Die Verführung des Osmin durch Blonde im Baströckchen wird nur kurz angetippt, wichtig ist ja auch nicht, daß er dem verbotenen Reiz des Alkohols als Muslim erliegt. Die ‚Abreise‘ mit den vielen Koffern der vermeintlich Sicheren gibt zu der bei Mozart angelegten Eifersuchtszenen der Männer Anlass. Nach ihrer Ertappung werden ihnen weiße Tücher um den Kopf gebunden und vier Kranhaken vom Bühnenboden heruntergefahren. Natürlich wirkt dann Mozarts versöhnlicher Schluß mit dem Strophenrondo für alle völlig aufgesetzt, da der Bassa und Osmin sich bis zum Schluß als grausam erweisen.

 Seitens des Orchesters gelingt eine eindrückliche geschärfte, nahezu vibratolose Wiedergabe, die von Ivo Hentschel schmissig und, wo gefordert,  mit schnellen Tempi dirigiert wird.

Die charakterisierenden Kostüme sind von Gabriele Jaenecke.

 Winfied Mikus bringt für Pedrillo zuverlässige Höhe mit und gestaltet sein Lied und seine Arie mit Gusto. Der Bassa wird von dem Schauspieler Michael Pietsch als junger Langhaariger verschlagen und grausam gestaltet, sowie eindrücklich rezitiert. Hier ist nichts mehr von einem großherzigen Aufklärer zu spüren. Der Osmin Wilfried Staber wartet mit einem tragenden expressiven Baß auf, mit dem er auch exquisit musikalisch interpretiert. Der Belmonte des Terry Wey verfügt über einen anmutig lyrischen Tenor, dem aber ein paar Resonanzräume abhanden gekommen erscheinen. Das Gegenteil ist bei Sharleen Joynt als Blonde der Fall.

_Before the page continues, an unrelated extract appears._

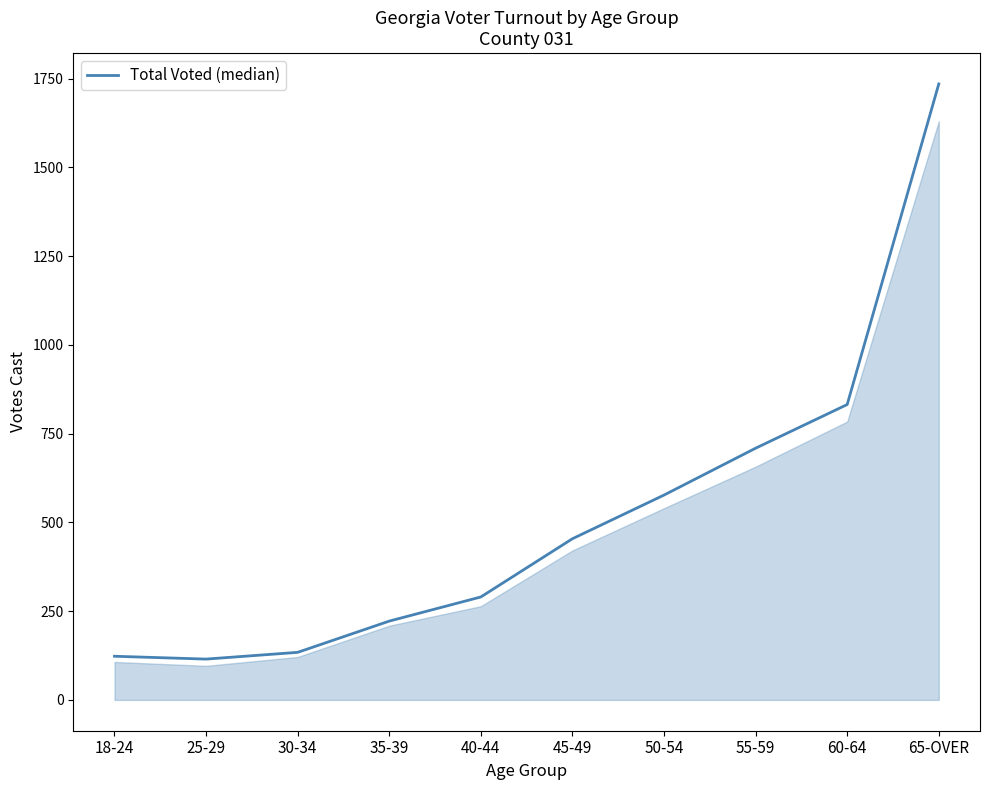

Approximately how many times larger is the value at 35-39 compared to 18-24?

1.8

Es gelingt ihr, ihre schöne, eigentlich kleine Stimme so zu öffnen, daß sie auf einmal trägt und Volumen gewinnt und ihre bidhübsche Erscheinung dadurch ins rechte Bild stellt. Auch Irina Simmes/Konstanze, die bei der 1. Arie noch etwas gehemmt wirkt (natürlich verlangt ihr die Regie Enormes ab), steigert ihren gut sitzenden lyrischen Sopran und läst ihm am Ende, besonders im Duett mit Terry Wey, schön aufleuchten.